Kuwashima (2013)は重量級プロダクト・マネジャー(heavyweight product manager: HWPM)に関する3つの補足説明を提示する。HWPMは、Fujimoto (1989) Organizations for effective product development: The case of the global automobile industry (Doctoral dissertation, Harvard Business School)による造語であるが、内部統合者と外部統合者を兼ねる強力なマネジャーをさす。

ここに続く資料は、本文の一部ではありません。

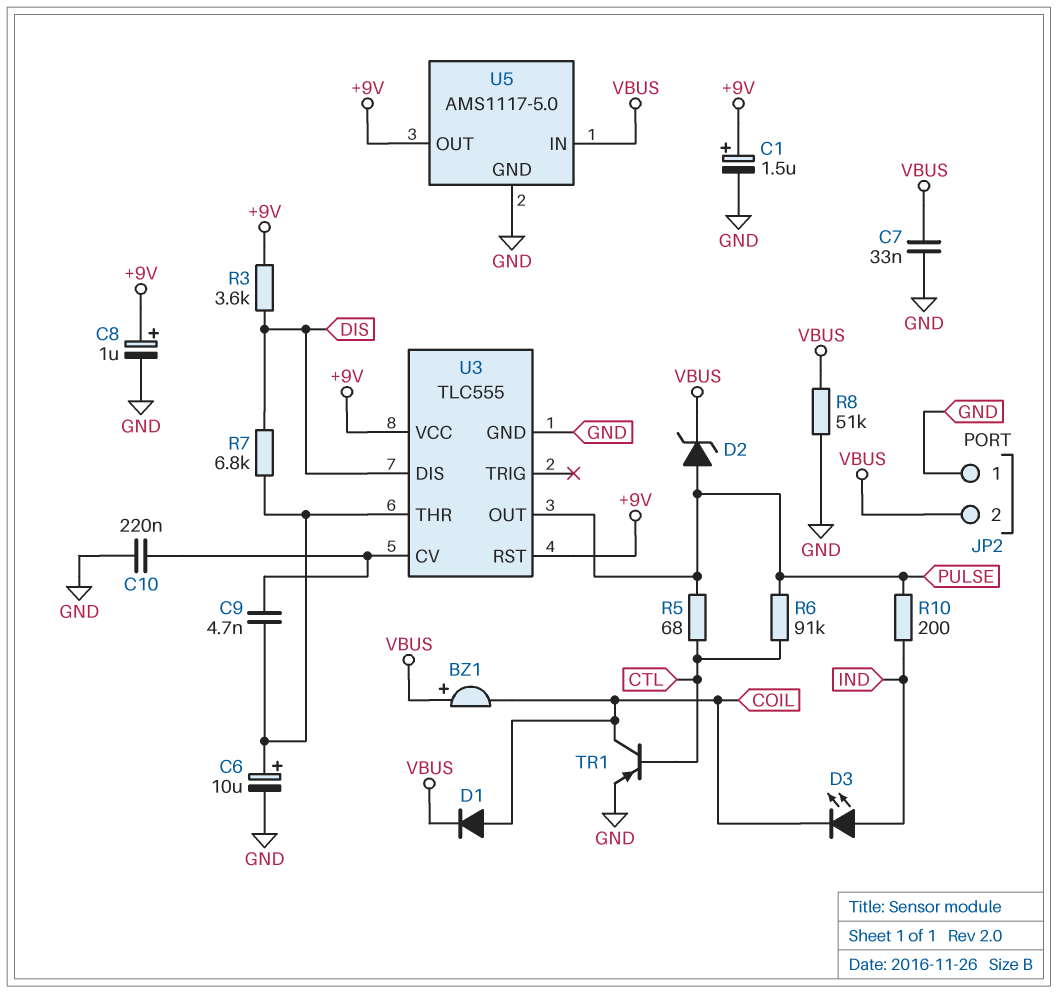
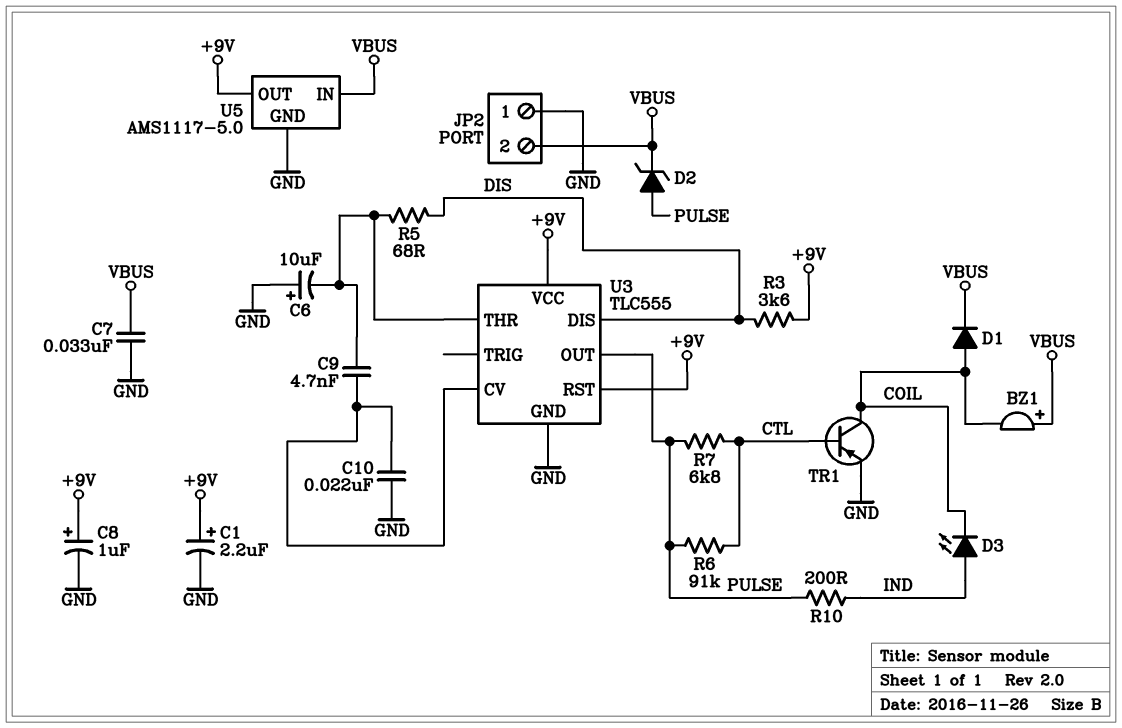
C1: 1.5uF (plus +9V, minus GND) -> 2.2uF (plus +9V, minus GND)
C6: 10uF (plus U3/THR, minus GND) -> 10uF (plus GND, minus U3/THR)
C10: 220nF (GND, U3/CV) -> 22nF (GND, U3/CV)
R5: 68 (CTL, PULSE) -> 68 (DIS, U3/THR)
R7: 6.8k (DIS, U3/THR) -> 6.8k (CTL, PULSE)
R8: 51k (GND, VBUS) -> none

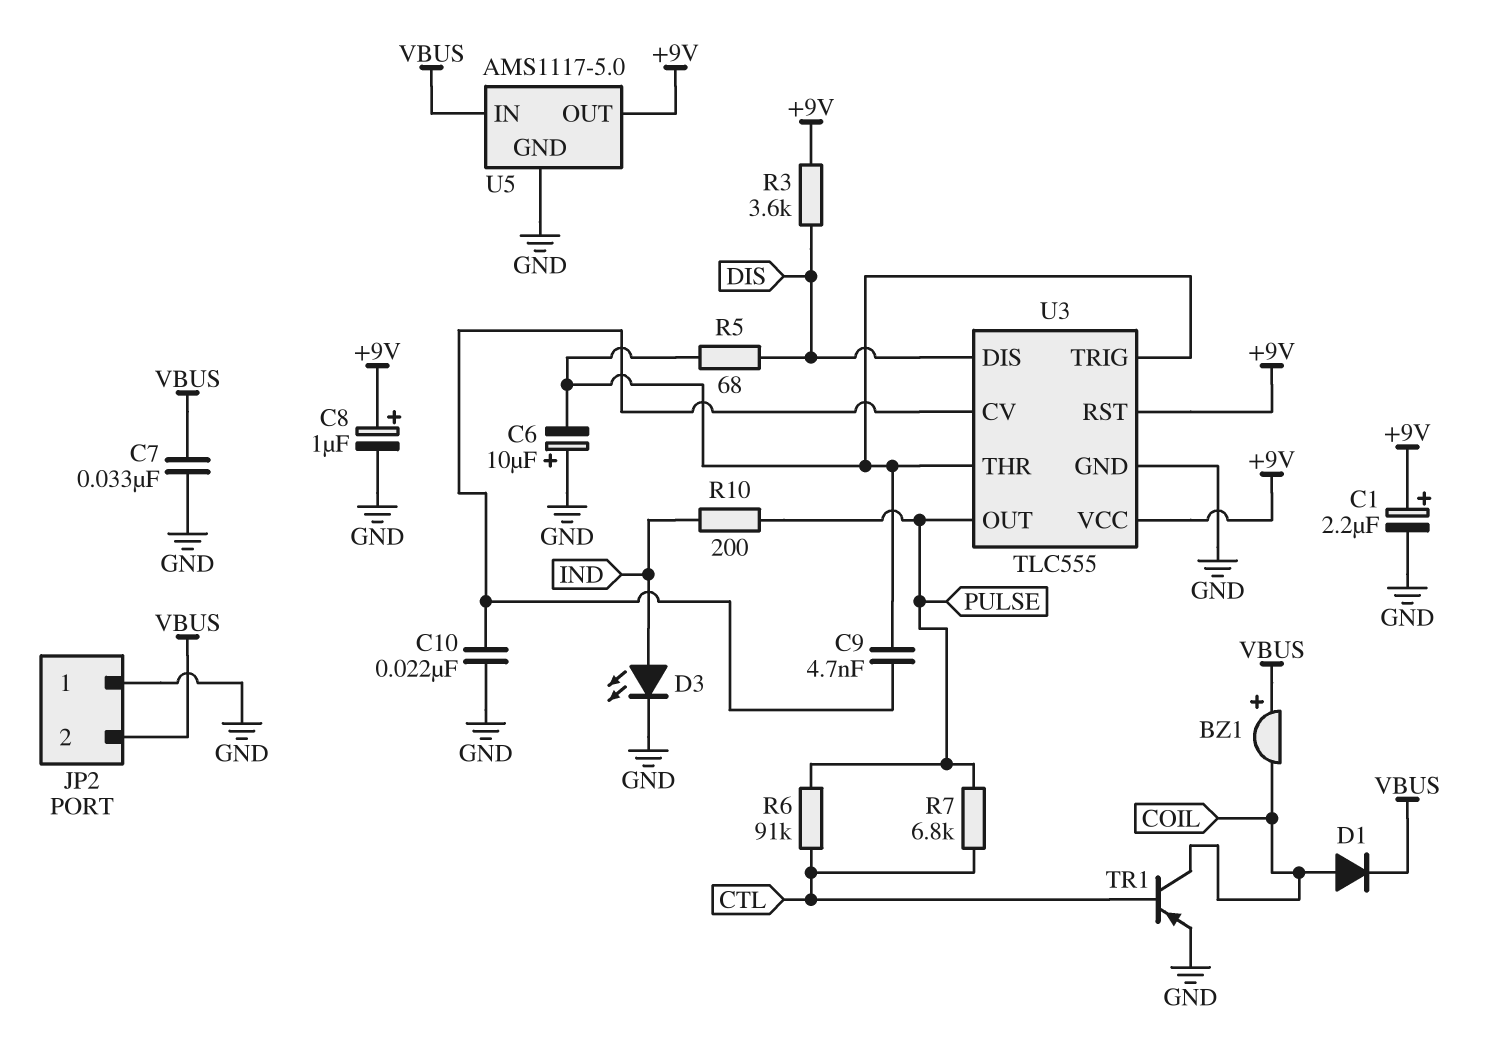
D2: zener (A PULSE, K VBUS) -> none
D3: LED (A IND, K COIL) -> LED (A IND, K GND)
U3 pin TRIG: none -> U3/THR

日本の電機産業で、競争力を維持している工場では、工場トップが新製品の提案や投入をして、現場を活性化させていた事例がある。つまり、新製品の投入が、現場組織のコミュニケーションを活性化するのである。そこで、Inamizu and Fukuzawa (2017)は、質問紙調査のデータを用いて、現場組織の「風通し」(コミュニケーション活性化に関する指標)について分析したところ、風通しとQCDF (品質、コスト、納期、柔軟な生産)の間には相関が見られなかったが、風通しと「新製品の投入回数」及び「新製品の提案/開発」の間には、正の有意な相関があった。実際、新製品投入回数、新製品提案で上位の工場では風通しが良かった。このことは、工場トップの新製品提案や新製品投入といった行動や施策が、現場組織のコミュニケーションを活性化させることを示唆している。
Wada (2021)によれば、テレビゲームは、世界観、シナリオ、グラフィックス、音楽などの要素のインテグリティが求められる。テレビゲームの製品開発プロジェクトにおいて、各要素の設計・調整を行う人材には、製品の構成要素の全体的な理解が必要となる。20年以上前の日本のテレビゲーム産業では、新入社員が入社してすぐに製品の各要素を設計・調整する場に参加することができ、製品の構成要素の全体的な理解を身に着けることができた。しかし、近年の開発プロジェクトの大型化により、新入社員に割り振られる作業は細分化・モジュール化され、製品の構成要素の全体的な理解を身に着けることが困難になった。この問題に対し、日本のテレビゲーム開発会社のサイバーコネクトツーは、小規模の実験的なテレビゲーム開発プロジェクトを立ち上げ、これを若手社員に担当させることで解決を図っている。